The biggest challenges facing institutional investors in 2021
Francesco Martorana, CEO, Generali Insurance Asset Management explores some of the key investment risks for insurers including low yields, cyber security, and a greater focus on ESG
Sara Benwellposted on Monday, January 04, 2021
The year 2020 has been marked by the global coronavirus pandemic, the fastest market sell-off – and recovery – on record, and the turbulent US presidential election.
Notwithstanding the strong recovery in 2021, economic, political and social disorder should continue in the future. While euro area GDP is expected to return to pre-Covid level by end-2021, we still expect the crisis to leave long-standing scars, with potential growth set to fall and inequality keeping the social fabric more fragile.
Institutional investors will need to further adapt to the low return environment, anchored by secular stagnation and new monetary policy frameworks. Average inflation targeting (AIT) will likely become more popular.
"Institutional investors will need to further adapt to the low return environment,"

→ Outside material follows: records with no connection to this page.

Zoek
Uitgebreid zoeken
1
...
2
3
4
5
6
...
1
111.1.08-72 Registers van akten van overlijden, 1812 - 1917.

The extremely low level of real yields is filtering through valuation across all asset classes. In this new paradigm, rates volatility is durably low, positioning is crowded, valuations get stretched, corrections become more frequent and the diversification benefits diminish (fixed income returns will not offer as much cushion through recession or risk-off correction).
Therefore asset owners and asset managers need to put risk scenarios and tail risk hedging at the core of their investment strategies. Low returns will also threaten fee generation, hence AM revenues.

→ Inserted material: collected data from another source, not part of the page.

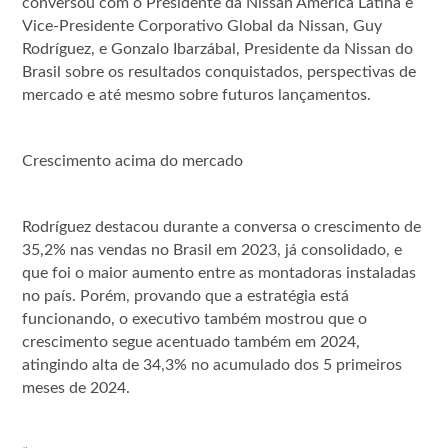
conversou com o Presidente da Nissan América Latina e
Vice-Presidente Corporativo Global da Nissan, Guy
Rodríguez, e Gonzalo Ibarzábal, Presidente da Nissan do
Brasil sobre os resultados conquistados, perspectivas de
mercado e até mesmo sobre futuros lançamentos.
Crescimento acima do mercado
Rodríguez destacou durante a conversa o crescimento de
35,2% nas vendas no Brasil em 2023, já consolidado, e
que foi o maior aumento entre as montadoras instaladas
no país. Porém, provando que a estratégia está
funcionando, o executivo também mostrou que o
crescimento segue acentuado também em 2024,
atingindo alta de 34,3% no acumulado dos 5 primeiros
meses de 2024.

The low return environment will make it harder for savers to reach their retirement financial targets. This is both an opportunity and a challenge for asset managers: saving ratios will be higher, which will boost for asset under management; but asset managers will also need to offer the right products, with the right balance between safety and returns.
"Asset owners and asset managers need to put risk scenarios and tail risk hedging at the core of their investment strategies"
In the meantime, Institutions for occupational retirement provision (IORPs) have been heavily impacted by the COVID-19 crisis, which has seen a significant drops in the funding ratios.
The search for yields implies that private assets will play a more important role in the portfolios going forward, as confirmed by most institutional investors surveys. This is both an opportunity and a challenge for the asset management industry, given that a lot of money is going to chase a relatively limited pool of assets, especially in the Eurozone.
Globally, there are $ 2.6 trillion in dry powder (i.e. capital committed and not yet invested) from private equity and private debt funds.
Furthermore, to avoid regulatory and reputational risk, asset managers and consultants must enhance communication to their institutional clients, especially on liquidity risk. Gating and suspensions occurred on real estate funds and some “unconstrained” multi-strategy funds represent a lesson learned.
"The search for yields implies that private assets will play a more important role in the portfolios going forward"
Asset managers need to accelerate the integration of ESG into the investment process. Above and beyond any ethical conviction, ESG is a key dimension of financial risk and return that cannot be longer ignored when taking portfolio decisions. 2020 showed strong ESG resilience, both in terms of fund flows and risk-adjusted returns.
New trends are emerging. First, ESG is fast spreading from equities to a broader universe, including fixed income. Second, the ‘social’ factor is gaining momentum following the Covid-19 crisis. Negative screening and best-in-class approaches are necessary but not sufficient: active managers can make the difference on thematic and impact investments, including active engagement towards issuers.
The rise of passive investment, and the decline in margins, is an obvious challenge for the industry. More than a fifth of AuM are now managed passively. Surveys suggests this may rise to 30% over the coming years. But active management remains key: capital markets cannot work without price discovery, therefore active management is even more important in conjunction with growing passive strategies.
"The rise of passive investment, and the decline in margins, is an obvious challenge for the industry."
The crisis marked a revolution in how institutional investors interact with asset managers. Market participants were able to adapt quickly to remote working also for portfolio management and trading. Looking forwards, some of the digital tools and apps already popular in the wealth management industry – where digitalisation and direct client servicing by financial planners are common – will find a place in servicing institutional clients.
The fast transition to digitalization in the investor-asset manager relation also creates new cyber security risks, not only in video-conference tools, but also on the operational side.
Surveys suggest institutional investors are seeking for a more selective and intense relationship with a small pool of lead AM providers. This pattern was only reinforced by the crisis, that reinforced relationships with incumbent providers rather than new market entrants.
Great attention and professionalism are needed. As the main asset management of the Generali group, we are used to a long-term view and have developed strong skills in credit analysis. Bonds remain important asset classes but today we need to aim for sustainable growth, also looking at the decorrelation from market risks and try to contribute to the recovery, as in the case of real assets and infrastructures.